日本人元夫婦が代理母を介して出産させた、生後わずか11日の女の赤ちゃんが、いま、国民中の同情を集めている。
先月25日にグジャラート州アナンドの病院で誕生した、この赤ちゃんは、東京の整形外科医、Yamada Ikufumiさん(45)と、その元妻Yukiさん(41)の意思により、その受精卵を昨年11月にインドへ持ち込んだのち、Yamadaさんの知人を通じて紹介されたアーメダバード在住の女性が出産した。
ところが出産を間近に控えた今年6月、Yukiさんがこの子の親権を放棄したうえYamadaさんと離婚してしまったため、せっかく生まれた赤ちゃんには名前もつけられていないばかりか、事態は底なしの泥沼化している。
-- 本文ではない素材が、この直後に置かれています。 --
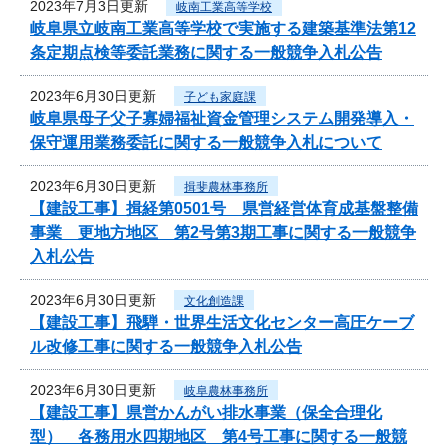
2023年7月3日更新
岐南工業高等学校
岐阜県立岐南工業高等学校で実施する建築基準法第12
条定期点検等委託業務に関する一般競争入札公告
2023年6月30日更新
子ども家庭課
岐阜県母子父子寡婦福祉資金管理システム開発導入・
保守運用業務委託に関する一般競争入札について
2023年6月30日更新
揖斐農林事務所
【建設工事】揖経第0501号 県営経営体育成基盤整備
事業 更地方地区 第2号第3期工事に関する一般競争
入札公告
2023年6月30日更新
文化創造課
【建設工事】飛騨・世界生活文化センター高圧ケーブ
ル改修工事に関する一般競争入札公告
2023年6月30日更新
岐阜農林事務所
【建設工事】県営かんがい排水事業（保全合理化
型） 各務用水四期地区 第4号工事に関する一般競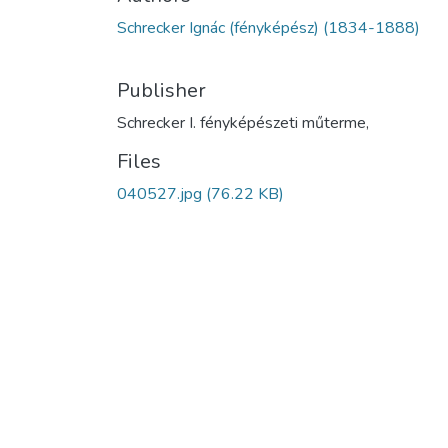
Schrecker Ignác (fényképész) (1834-1888)
Publisher
Schrecker I. fényképészeti műterme,
Files
040527.jpg
(76.22 KB)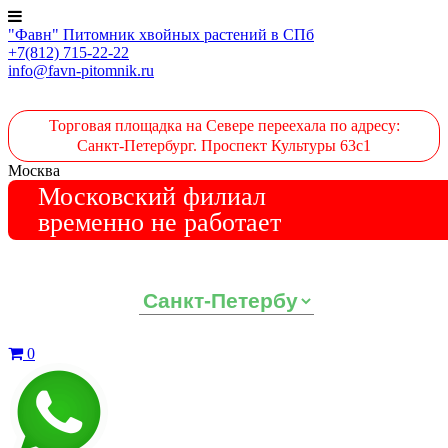
"Фавн" Питомник хвойных растений в СПб
+7(812) 715-22-22
info@favn-pitomnik.ru
Торговая площадка на Севере переехала по адресу:
Санкт-Петербург. Проспект Культуры 63с1
Москва
Московский филиал
временно не работает
Выберите ваш регион:
0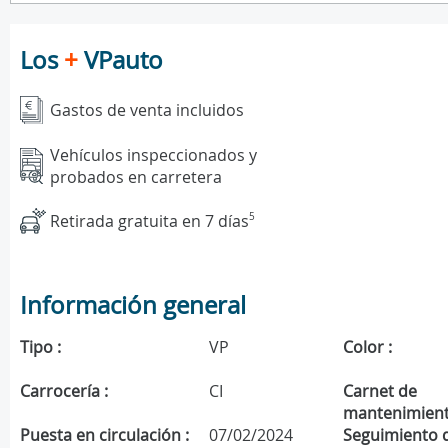
Los
+
VPauto
Gastos de venta incluidos
Vehículos inspeccionados y
probados en carretera
Retirada gratuita en 7 días
5
Información general
Tipo :
VP
Color :
Carrocería :
CI
Carnet de
mantenimient
Puesta en circulación :
07/02/2024
Seguimiento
というのも、Yamadaさんが赤ちゃんを東京に連れ帰ろうにも、父親であることを証するDNA鑑定結果が出るまでは、日本国籍が取得できず、さらにインドの保護責任法(Guardians and Wards Act, 1890)により、未婚の父は女児を養子に迎えることができないと制定されているためだ。
現在、赤ちゃんは祖母にあたるYamadaさんの母親が、3か月の観光ビザでジャイプールに滞在し、面倒をみているというが、「早く孫を日本へ連れて帰りたい」と疲れた様子だと周囲は心配している。
赤ちゃんを出産した女性は、事前に夫婦との間で取り交わした契約書により、親権を主張できないことになっている。